Segment Open

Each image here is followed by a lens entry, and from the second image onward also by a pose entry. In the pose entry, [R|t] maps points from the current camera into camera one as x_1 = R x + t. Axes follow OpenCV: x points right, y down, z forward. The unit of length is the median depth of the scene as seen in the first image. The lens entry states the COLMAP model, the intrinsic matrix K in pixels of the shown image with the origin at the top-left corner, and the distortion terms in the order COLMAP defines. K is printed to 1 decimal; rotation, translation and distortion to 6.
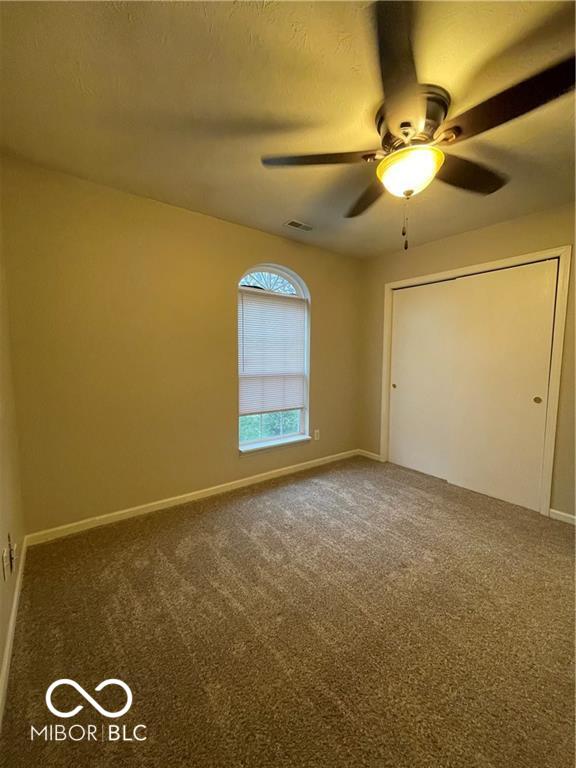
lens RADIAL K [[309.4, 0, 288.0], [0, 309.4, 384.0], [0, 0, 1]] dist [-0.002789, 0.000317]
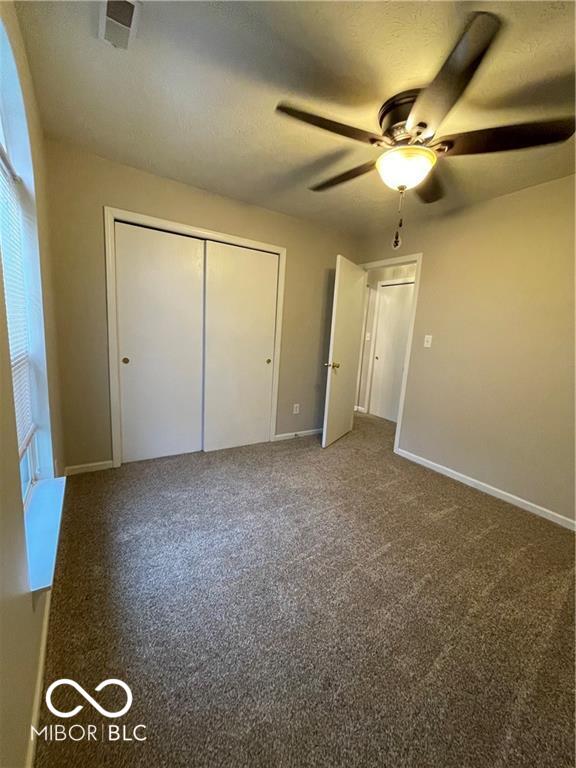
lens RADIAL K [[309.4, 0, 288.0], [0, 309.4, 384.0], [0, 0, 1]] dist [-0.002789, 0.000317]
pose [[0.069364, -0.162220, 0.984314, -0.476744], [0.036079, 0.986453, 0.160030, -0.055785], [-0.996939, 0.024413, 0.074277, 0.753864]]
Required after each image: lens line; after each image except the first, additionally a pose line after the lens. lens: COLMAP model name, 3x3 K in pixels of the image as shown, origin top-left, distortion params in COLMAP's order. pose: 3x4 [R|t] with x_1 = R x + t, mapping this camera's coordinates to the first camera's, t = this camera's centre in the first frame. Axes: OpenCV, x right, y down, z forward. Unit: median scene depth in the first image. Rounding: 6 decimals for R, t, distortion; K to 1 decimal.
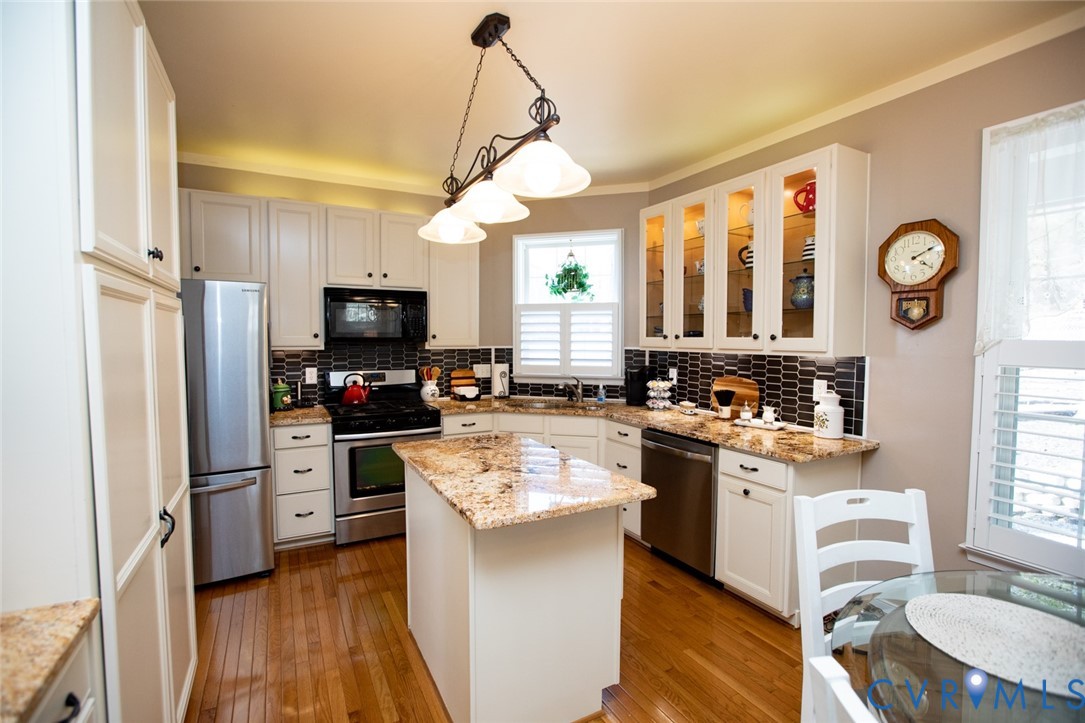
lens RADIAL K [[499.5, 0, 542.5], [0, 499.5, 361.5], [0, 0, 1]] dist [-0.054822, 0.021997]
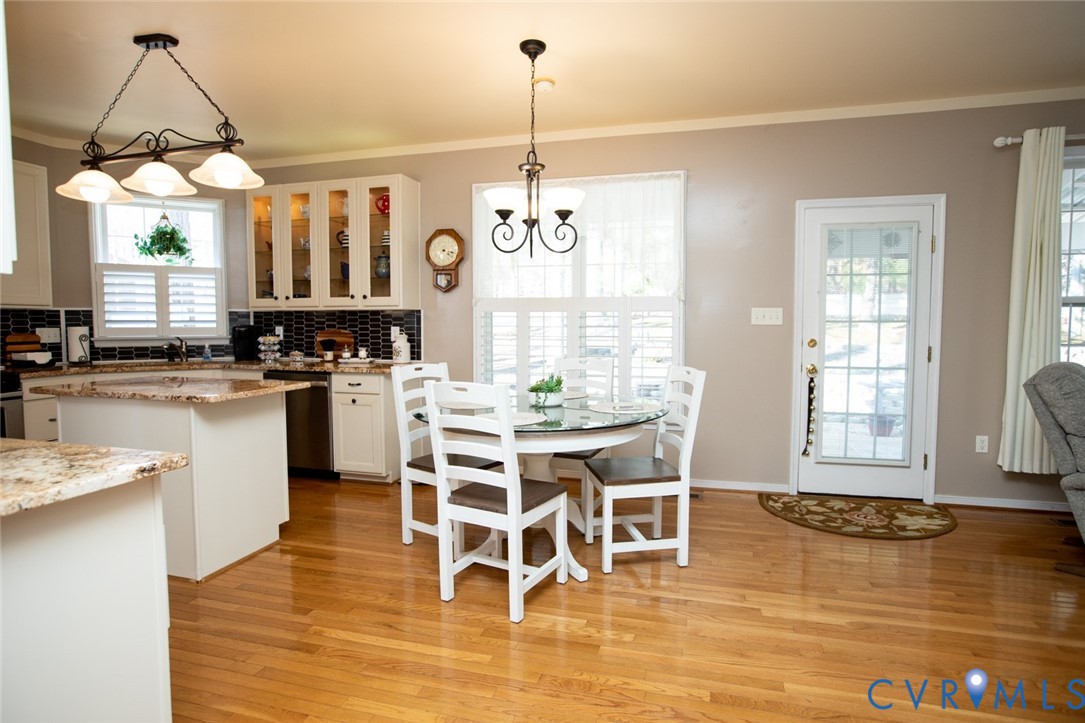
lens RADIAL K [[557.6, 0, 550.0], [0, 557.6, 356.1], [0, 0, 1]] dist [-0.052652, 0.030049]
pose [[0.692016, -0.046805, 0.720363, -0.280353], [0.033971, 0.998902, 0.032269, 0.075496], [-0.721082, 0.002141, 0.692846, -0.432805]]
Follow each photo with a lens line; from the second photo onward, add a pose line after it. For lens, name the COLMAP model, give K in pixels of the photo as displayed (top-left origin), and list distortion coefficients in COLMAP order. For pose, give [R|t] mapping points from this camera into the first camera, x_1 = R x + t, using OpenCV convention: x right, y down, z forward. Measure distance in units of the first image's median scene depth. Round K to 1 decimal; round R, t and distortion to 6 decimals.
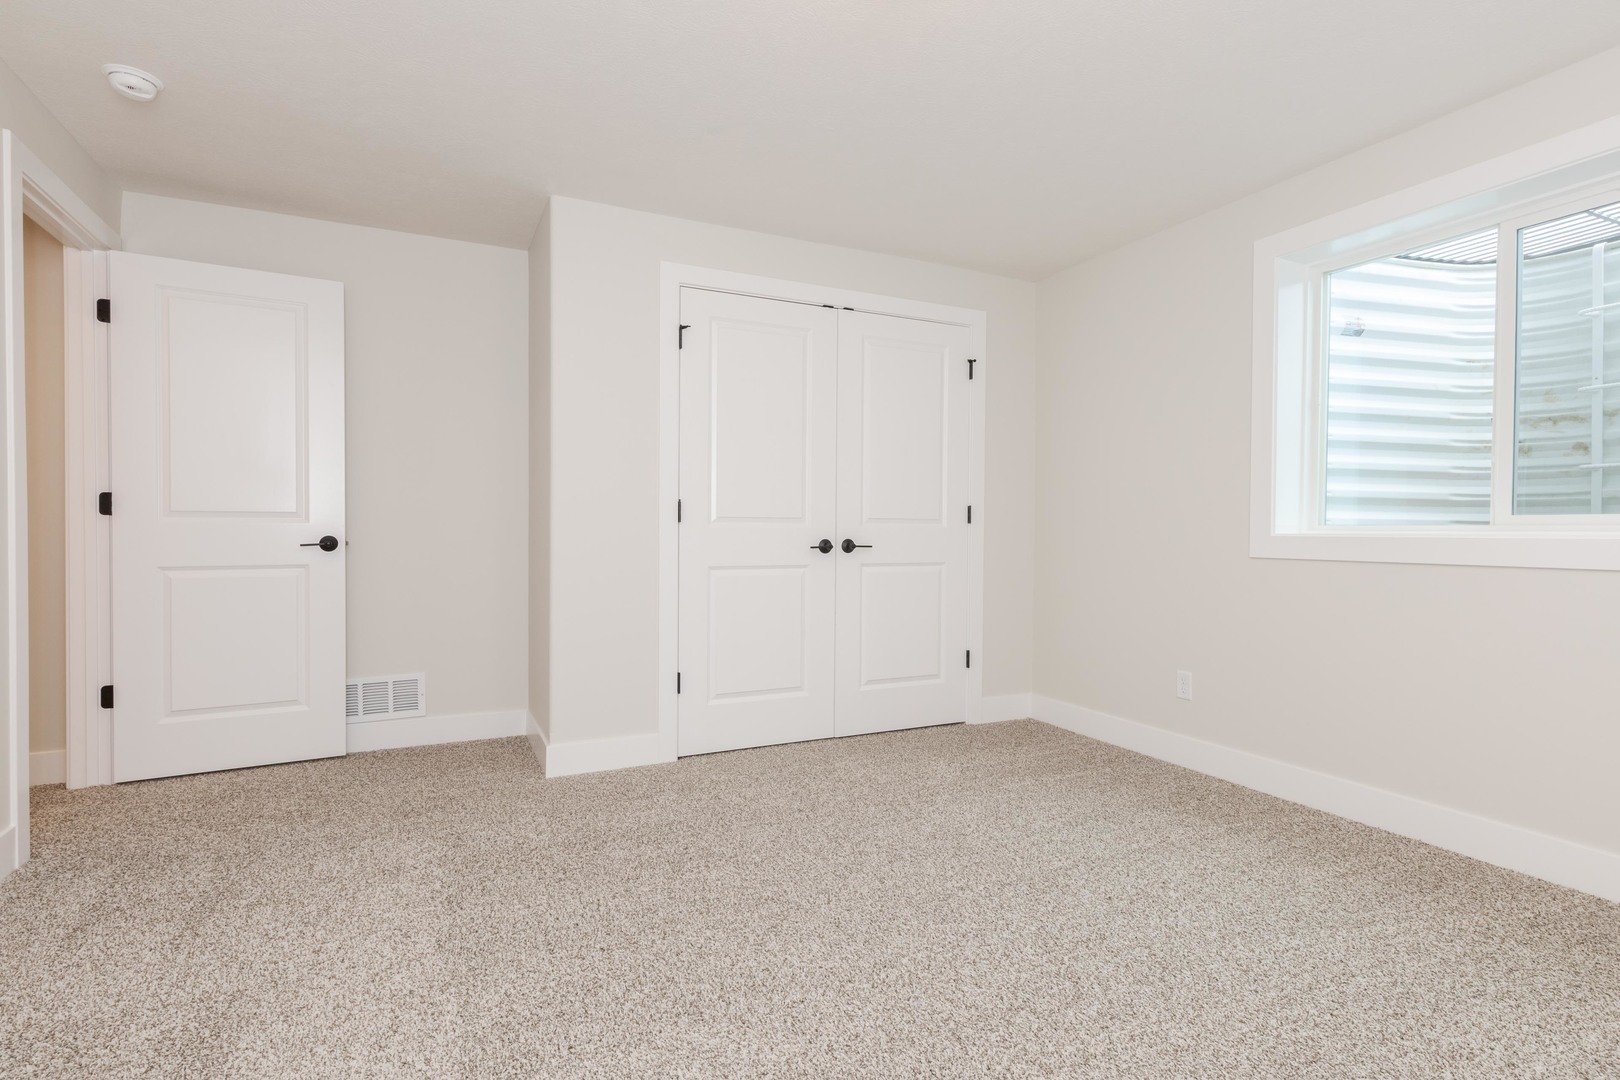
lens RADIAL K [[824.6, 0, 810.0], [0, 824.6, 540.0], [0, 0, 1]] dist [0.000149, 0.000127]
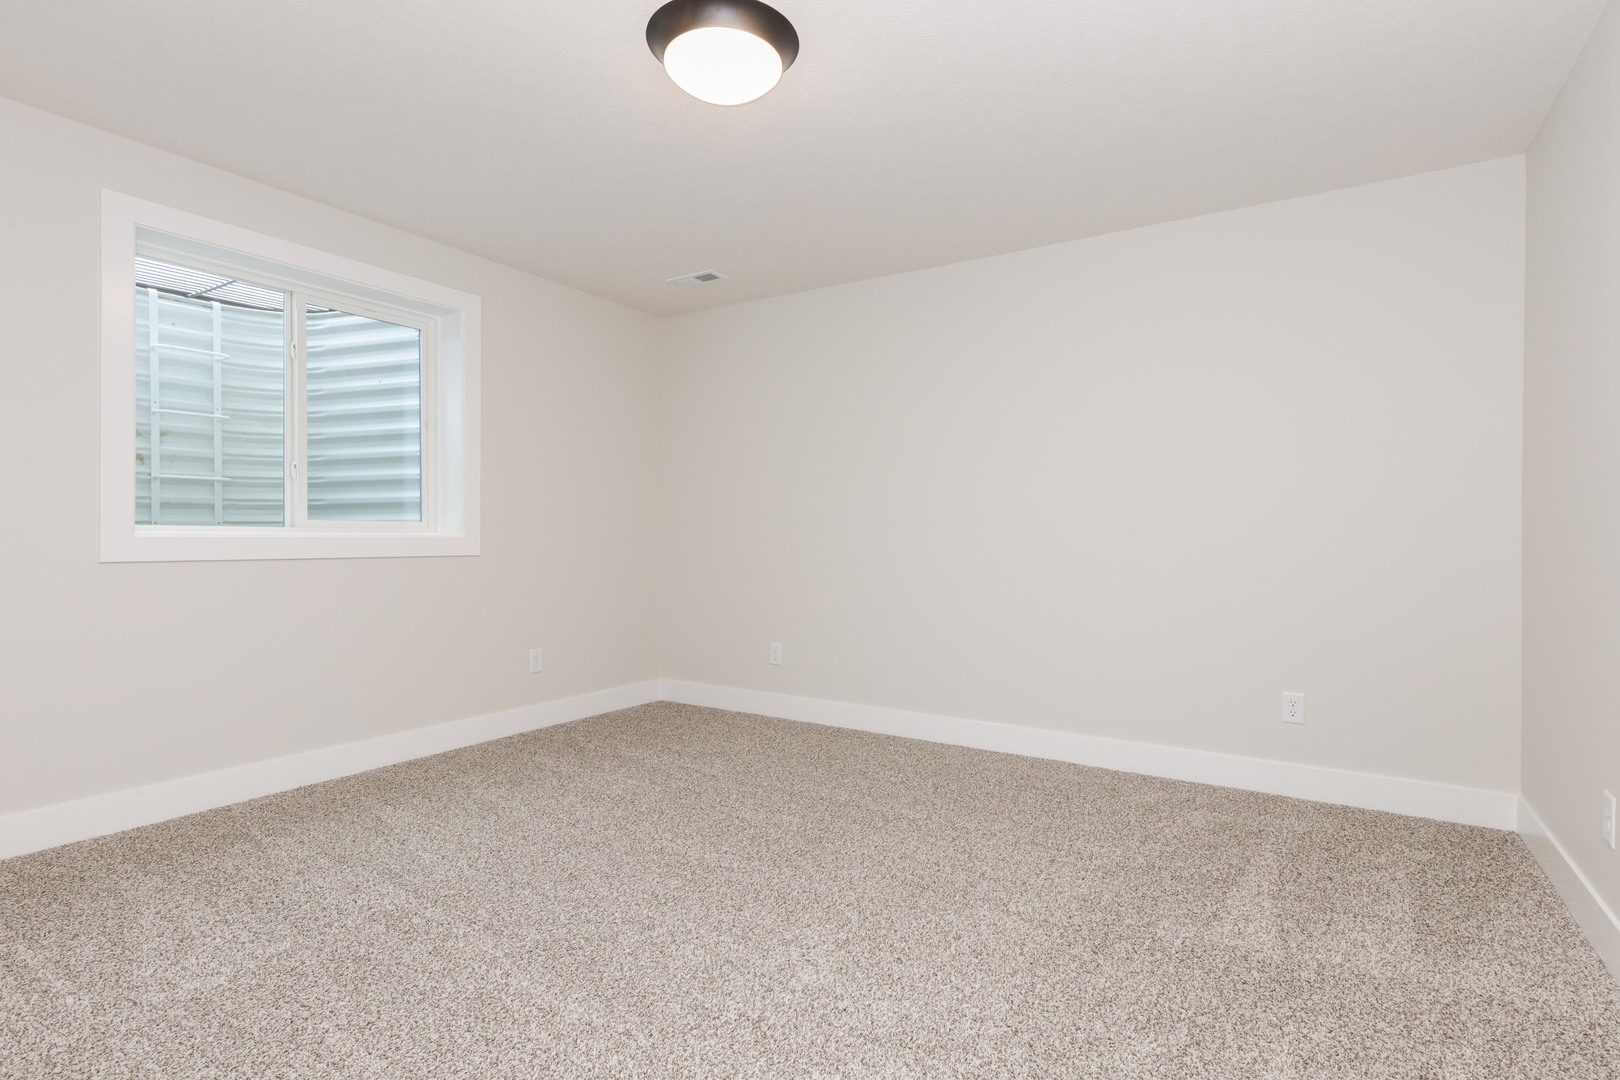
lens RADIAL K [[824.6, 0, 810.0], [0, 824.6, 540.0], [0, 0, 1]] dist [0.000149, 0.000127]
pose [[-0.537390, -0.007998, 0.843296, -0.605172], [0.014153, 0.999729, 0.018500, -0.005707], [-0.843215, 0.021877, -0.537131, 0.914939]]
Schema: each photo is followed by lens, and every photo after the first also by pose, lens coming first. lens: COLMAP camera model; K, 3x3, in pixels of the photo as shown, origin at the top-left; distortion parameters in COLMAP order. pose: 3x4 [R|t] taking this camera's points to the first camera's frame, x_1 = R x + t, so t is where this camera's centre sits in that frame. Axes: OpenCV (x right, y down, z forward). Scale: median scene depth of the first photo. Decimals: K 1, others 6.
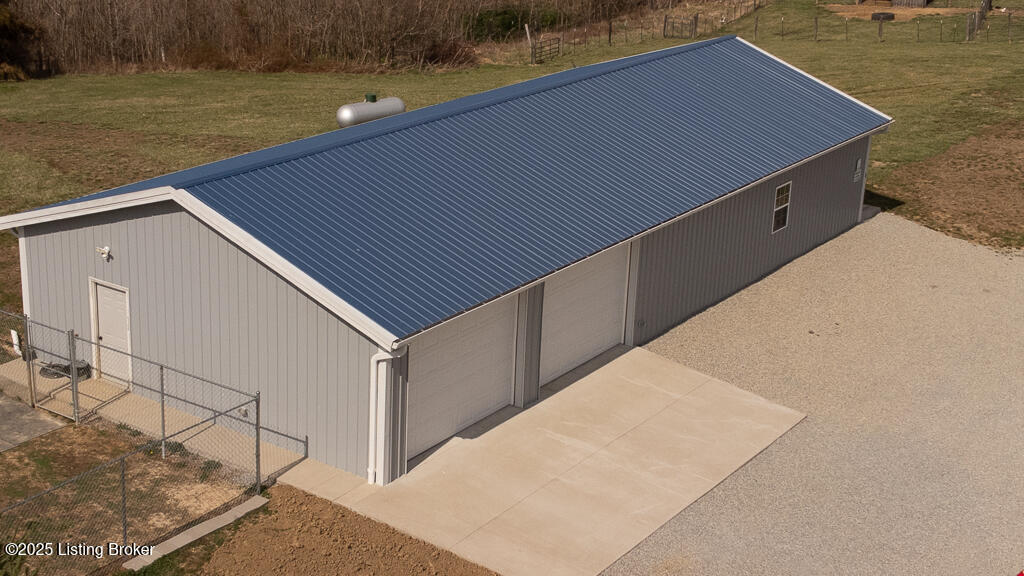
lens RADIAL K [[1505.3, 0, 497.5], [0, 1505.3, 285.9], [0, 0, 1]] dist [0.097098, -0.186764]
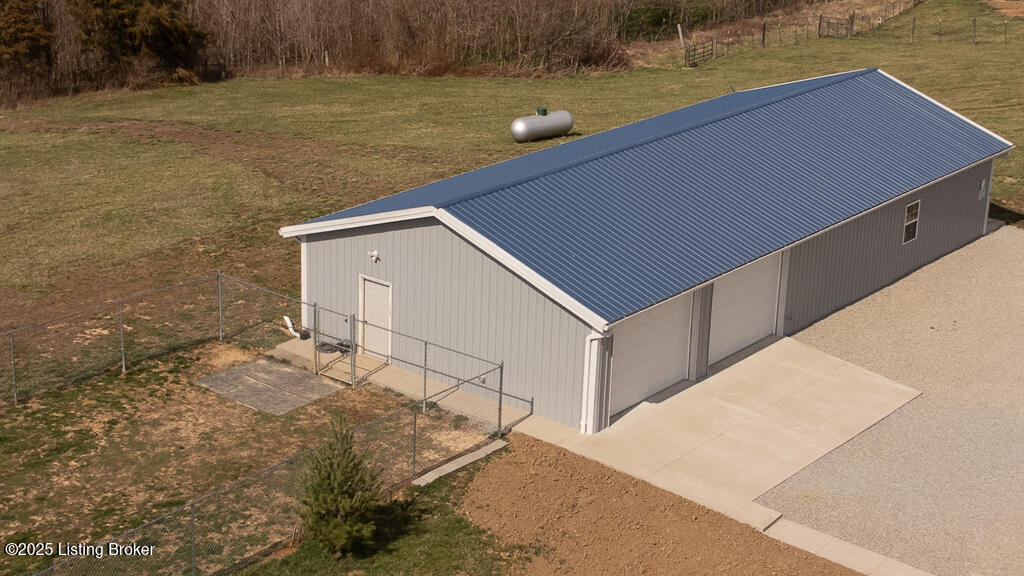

Segment Closed

What this task involves ▸
Can you repeat every line of the listing above word for word, leaving out the pictures?

Reply to the task ▸
Each image here is followed by a lens entry, and from the second image onward also by a pose entry. In the pose entry, [R|t] maps points from the current camera into camera one as x_1 = R x + t. Axes follow OpenCV: x points right, y down, z forward. The unit of length is the median depth of the scene as seen in the first image. The lens entry states the COLMAP model, the intrinsic matrix K in pixels of the shown image with the origin at the top-left corner, and the distortion terms in the order COLMAP defines. K is printed to 1 decimal; rotation, translation and distortion to 6.
lens RADIAL K [[309.4, 0, 288.0], [0, 309.4, 384.0], [0, 0, 1]] dist [-0.002789, 0.000317]
lens RADIAL K [[309.4, 0, 288.0], [0, 309.4, 384.0], [0, 0, 1]] dist [-0.002789, 0.000317]
pose [[0.069364, -0.162220, 0.984314, -0.476744], [0.036079, 0.986453, 0.160030, -0.055785], [-0.996939, 0.024413, 0.074277, 0.753864]]
Required after each image: lens line; after each image except the first, additionally a pose line after the lens. lens: COLMAP model name, 3x3 K in pixels of the image as shown, origin top-left, distortion params in COLMAP's order. pose: 3x4 [R|t] with x_1 = R x + t, mapping this camera's coordinates to the first camera's, t = this camera's centre in the first frame. Axes: OpenCV, x right, y down, z forward. Unit: median scene depth in the first image. Rounding: 6 decimals for R, t, distortion; K to 1 decimal.
lens RADIAL K [[499.5, 0, 542.5], [0, 499.5, 361.5], [0, 0, 1]] dist [-0.054822, 0.021997]
lens RADIAL K [[557.6, 0, 550.0], [0, 557.6, 356.1], [0, 0, 1]] dist [-0.052652, 0.030049]
pose [[0.692016, -0.046805, 0.720363, -0.280353], [0.033971, 0.998902, 0.032269, 0.075496], [-0.721082, 0.002141, 0.692846, -0.432805]]
Follow each photo with a lens line; from the second photo onward, add a pose line after it. For lens, name the COLMAP model, give K in pixels of the photo as displayed (top-left origin), and list distortion coefficients in COLMAP order. For pose, give [R|t] mapping points from this camera into the first camera, x_1 = R x + t, using OpenCV convention: x right, y down, z forward. Measure distance in units of the first image's median scene depth. Round K to 1 decimal; round R, t and distortion to 6 decimals.
lens RADIAL K [[824.6, 0, 810.0], [0, 824.6, 540.0], [0, 0, 1]] dist [0.000149, 0.000127]
lens RADIAL K [[824.6, 0, 810.0], [0, 824.6, 540.0], [0, 0, 1]] dist [0.000149, 0.000127]
pose [[-0.537390, -0.007998, 0.843296, -0.605172], [0.014153, 0.999729, 0.018500, -0.005707], [-0.843215, 0.021877, -0.537131, 0.914939]]
Schema: each photo is followed by lens, and every photo after the first also by pose, lens coming first. lens: COLMAP camera model; K, 3x3, in pixels of the photo as shown, origin at the top-left; distortion parameters in COLMAP order. pose: 3x4 [R|t] taking this camera's points to the first camera's frame, x_1 = R x + t, so t is where this camera's centre sits in that frame. Axes: OpenCV (x right, y down, z forward). Scale: median scene depth of the first photo. Decimals: K 1, others 6.
lens RADIAL K [[1505.3, 0, 497.5], [0, 1505.3, 285.9], [0, 0, 1]] dist [0.097098, -0.186764]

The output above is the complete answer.